## [EXERCISE DIRECTIONS]
Look through the records that follow. Copy every line containing the word "APERTURE".

## [DATA SUPPLIED]
* * *
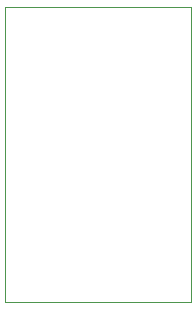
<source format=gbr>
%TF.GenerationSoftware,KiCad,Pcbnew,(5.1.9)-1*%
%TF.CreationDate,2021-02-03T20:33:18-05:00*%
%TF.ProjectId,NerdConsole_BreadBoard_BridgeMonitor8,4e657264-436f-46e7-936f-6c655f427265,rev?*%
%TF.SameCoordinates,Original*%
%TF.FileFunction,Profile,NP*%
%FSLAX46Y46*%
G04 Gerber Fmt 4.6, Leading zero omitted, Abs format (unit mm)*
G04 Created by KiCad (PCBNEW (5.1.9)-1) date 2021-02-03 20:33:18*
%MOMM*%
%LPD*%
G01*
G04 APERTURE LIST*
%TA.AperFunction,Profile*%
%ADD10C,0.050000*%
%TD*%
G04 APERTURE END LIST*
D10*
X90500000Y-100500000D02*
X90500000Y-75500000D01*
X106250000Y-100500000D02*
X90500000Y-100500000D01*
X106250000Y-75500000D02*
X106250000Y-100500000D01*
X90500000Y-75500000D02*
X106250000Y-75500000D01*
M02*

</source>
* * *
## [SOLUTION TO THE EXERCISE]
G04 APERTURE LIST*
G04 APERTURE END LIST*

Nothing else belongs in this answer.